Wednesday, July 8, 2009

Bummer :(

So, I've been so excited to go to Youth Conference, ever since I was asked to help take the girls. I was never able to go to anything like that when I was in Young Women's....and it looks like now, I won't be able to go again! My stupid Gallbladder apparently isn't working like it should, and I was told that at any point in time it could get REALLY bad, and to lay low for the next several days until my next appointment. So now...I am stuck at home (well actually I'm at work right now) not able to eat because it makes me sick, tired, cranky and well, bummed that I don't get to go have fun with the girls!

Ok.. Done with my pitty party now I can get something done, I hope!

Monday, July 6, 2009

Playing Catch Up!

Yes I am one of the worst "bloggers" ever. I know this, and quite honestly, I don't really care! Part of the problem is, I don't ever know what to say. With the amazing talent for writing that seems to flood my family...You'd think that I'd get some of it, but it's alright I'll use a different talent! So anyway, these are a few things that are on my list for upcoming, and past events....
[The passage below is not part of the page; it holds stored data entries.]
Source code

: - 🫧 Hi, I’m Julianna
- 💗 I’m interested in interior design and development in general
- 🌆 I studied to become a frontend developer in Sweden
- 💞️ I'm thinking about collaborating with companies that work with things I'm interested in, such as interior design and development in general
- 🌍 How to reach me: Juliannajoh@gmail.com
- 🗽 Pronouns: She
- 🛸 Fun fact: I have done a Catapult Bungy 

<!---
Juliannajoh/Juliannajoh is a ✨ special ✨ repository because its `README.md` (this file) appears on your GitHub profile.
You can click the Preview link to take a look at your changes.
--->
Yes, that's right folks, I'm going through the Temple! Saturday July 11th, 2009, I will receive my endowments. I am so excited I can hardly stand it! Why am I going through now you ask? Well for no other reason than ME! It is time, I've wanted to go for a very long time, and the only thing that has ever stopped me before, was me. So now, I'm not stopping myself anymore. YAY!!!! Let's hear it for millions more temple sessions to follow!!!!!





July 9-11th, it is Youth Conference at USU. I get to drive some of the Young Women up there Thursday, and Hang out with them until Friday afternoon. Our stake dedicated Yesterday's fast to the youth having a fantastic spiritual experience up there. With all the hard work and effort put into this, it should be FANTASTIC!
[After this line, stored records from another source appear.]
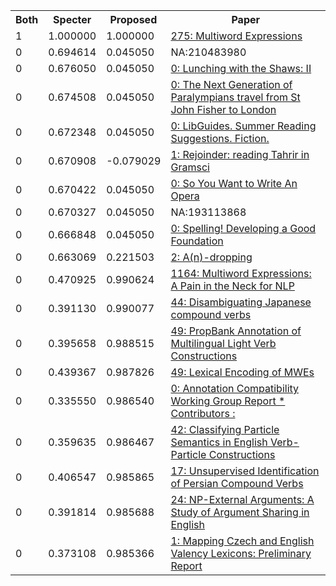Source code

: <html><table><tr>
<th>Both</th>
<th>Specter</th>
<th>Proposed</th>
<th>Paper</th>
</tr>
<tr>
<td>1</td>
<td>1.000000</td>
<td>1.000000</td>
<td><a href="https://www.semanticscholar.org/paper/ec1b2401abfa059120b4bd2ba04c5335c9280ca2">275: Multiword Expressions</a></td>
</tr>
<tr>
<td>0</td>
<td>0.694614</td>
<td>0.045050</td>
<td>NA:210483980</td>
</tr>
<tr>
<td>0</td>
<td>0.676050</td>
<td>0.045050</td>
<td><a href="https://www.semanticscholar.org/paper/35e9f0b0668dcb388a005c8a2c150904814810df">0: Lunching with the Shaws: II</a></td>
</tr>
<tr>
<td>0</td>
<td>0.674508</td>
<td>0.045050</td>
<td><a href="https://www.semanticscholar.org/paper/d007206dd90d4c3348d9aadfacfaf8839f142e65">0: The Next Generation of Paralympians travel from St John Fisher to London</a></td>
</tr>
<tr>
<td>0</td>
<td>0.672348</td>
<td>0.045050</td>
<td><a href="https://www.semanticscholar.org/paper/bcc99ef4883500738b67cf0053778103a0e27edc">0: LibGuides. Summer Reading Suggestions. Fiction.</a></td>
</tr>
<tr>
<td>0</td>
<td>0.670908</td>
<td>-0.079029</td>
<td><a href="https://www.semanticscholar.org/paper/e3b65ccf306a31c6f83e8946f776846e7e5f4de8">1: Rejoinder: reading Tahrir in Gramsci</a></td>
</tr>
<tr>
<td>0</td>
<td>0.670422</td>
<td>0.045050</td>
<td><a href="https://www.semanticscholar.org/paper/14f1fc5943ba8e50a4a64525a7e9cc265b9c62fa">0: So You Want to Write An Opera</a></td>
</tr>
<tr>
<td>0</td>
<td>0.670327</td>
<td>0.045050</td>
<td>NA:193113868</td>
</tr>
<tr>
<td>0</td>
<td>0.666848</td>
<td>0.045050</td>
<td><a href="https://www.semanticscholar.org/paper/b8a1c70b5c8a6ad17423b8e18948739ed9c23606">0: Spelling! Developing a Good Foundation</a></td>
</tr>
<tr>
<td>0</td>
<td>0.663069</td>
<td>0.221503</td>
<td><a href="https://www.semanticscholar.org/paper/33f42f4329462dcb5787b5078f9ff17696e0550d">2: A(n)-dropping</a></td>
</tr>
<tr>
<td>0</td>
<td>0.470925</td>
<td>0.990624</td>
<td><a href="https://www.semanticscholar.org/paper/5504f4ec7b7b7b074e9dc557beeaf68c76b65540">1164: Multiword Expressions: A Pain in the Neck for NLP</a></td>
</tr>
<tr>
<td>0</td>
<td>0.391130</td>
<td>0.990077</td>
<td><a href="https://www.semanticscholar.org/paper/83d24a946aa50cefb9cb9efc2d80ffa4824911e0">44: Disambiguating Japanese compound verbs</a></td>
</tr>
<tr>
<td>0</td>
<td>0.395658</td>
<td>0.988515</td>
<td><a href="https://www.semanticscholar.org/paper/fc9bd46a3c5ed14e91fe102acf00af2f62a11b5f">49: PropBank Annotation of Multilingual Light Verb Constructions</a></td>
</tr>
<tr>
<td>0</td>
<td>0.439367</td>
<td>0.987826</td>
<td><a href="https://www.semanticscholar.org/paper/e3ec31cbf49f1099c45aa6c265d209a31b3ca3f4">49: Lexical Encoding of MWEs</a></td>
</tr>
<tr>
<td>0</td>
<td>0.335550</td>
<td>0.986540</td>
<td><a href="https://www.semanticscholar.org/paper/ca71282bb146ea30d3a126b84c148968ad001b25">0: Annotation Compatibility Working Group Report * Contributors :</a></td>
</tr>
<tr>
<td>0</td>
<td>0.359635</td>
<td>0.986467</td>
<td><a href="https://www.semanticscholar.org/paper/6608189cc1941748787f9f7948ec9bacb2d2615b">42: Classifying Particle Semantics in English Verb-Particle Constructions</a></td>
</tr>
<tr>
<td>0</td>
<td>0.406547</td>
<td>0.985865</td>
<td><a href="https://www.semanticscholar.org/paper/28c790d633b9b7214dfa60c7139df1bd6667d725">17: Unsupervised Identification of Persian Compound Verbs</a></td>
</tr>
<tr>
<td>0</td>
<td>0.391814</td>
<td>0.985688</td>
<td><a href="https://www.semanticscholar.org/paper/99a49984e3a563750533aa030a4d0389e5f36d2b">24: NP-External Arguments: A Study of Argument Sharing in English</a></td>
</tr>
<tr>
<td>0</td>
<td>0.373108</td>
<td>0.985366</td>
<td><a href="https://www.semanticscholar.org/paper/e57f7423fdcb39c1b3c4d094306051d19a8c7bfc">1: Mapping Czech and English Valency Lexicons: Preliminary Report</a></td>
</tr>
</table></html>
That's Right, I'm addicted to So You Think You Can Dance! Now, I know that I can't dance, but I do know awesome talent when I see it, and these ladies and gentlemen are AWESOME! Some days I wish Young Women weren't on Wednesdays....Thank Heaven's for friends with Tivo :)



There are so many other things to blog about...but they will have to come later...One of these days I'll be done with the Catch Up game, and hopefully will be able to stay ahead!